Der Gesetzentwurf sei nach dem vorzeitigen Ende der Ampelregierung erneut eingebracht und im Juli 2025 vom Bundesrat beschlossen worden, liege nun aber beim Bundestag. Eisenreich kritisierte, das geltende Recht sei unklar und lückenhaft. Zudem forderte er, die großen Online-Plattformen stärker in die Pflicht zu nehmen.
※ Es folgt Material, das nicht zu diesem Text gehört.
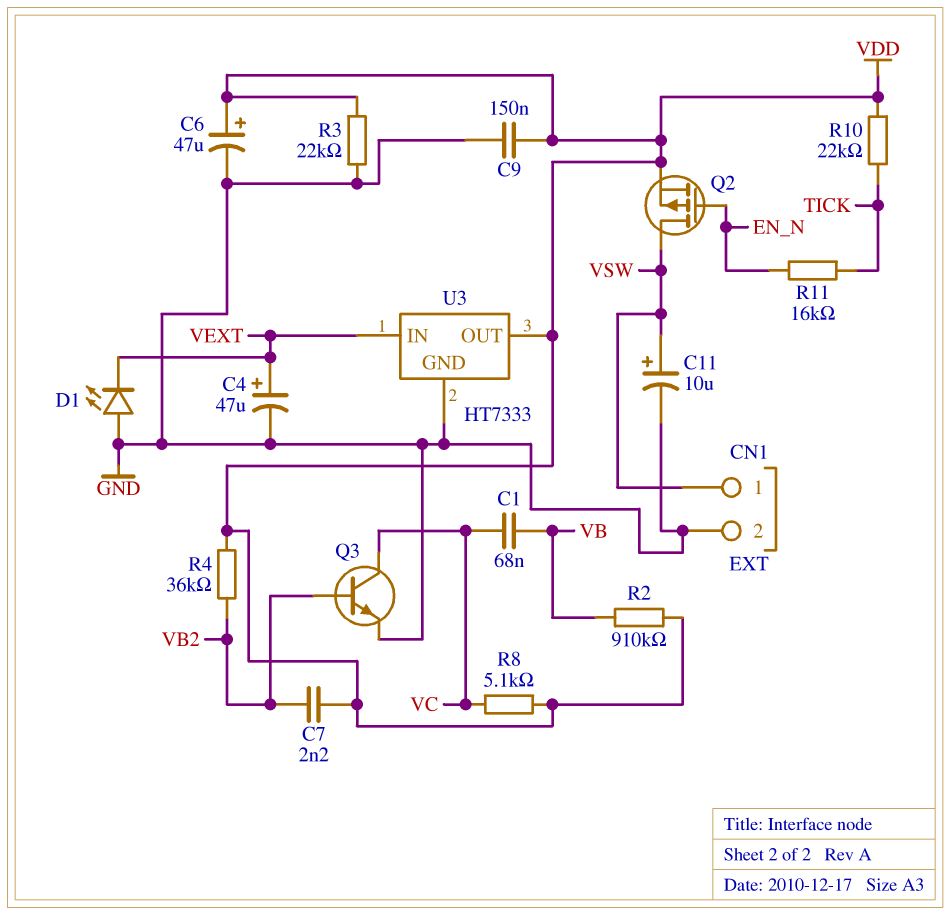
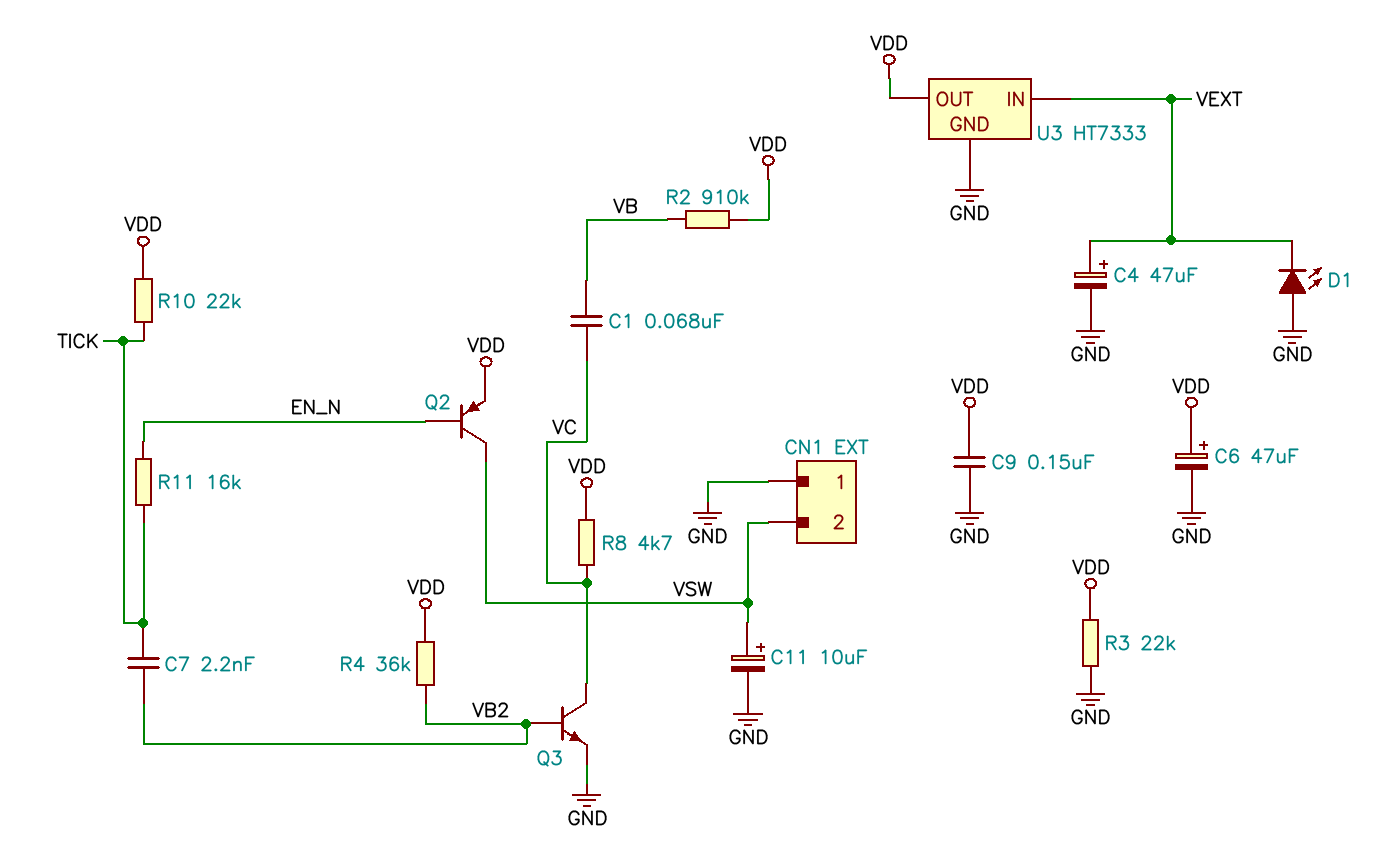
C7: 2.2nF (VB2, VDD) -> 2.2nF (TICK, VB2)
CN1 pin 1: VSW -> GND
CN1 pin 2: GND -> VSW
Q2: PMOS (G EN_N, D VSW, S VDD) -> PNP (B EN_N, C VSW, E VDD)
R8: 5.1k (VC, VDD) -> 4.7k (VC, VDD)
Der Digital Services Act (DSA) der EU müsse nachgeschärft werden, etwa durch eine klare, fristgebundene Löschpflicht für illegale Inhalte. Zudem brauche es einen Straftatbestand, der Plattformbetreiber für systemische Mängel bei der Entfernung strafbarer Nutzerinhalte verantwortlich mache.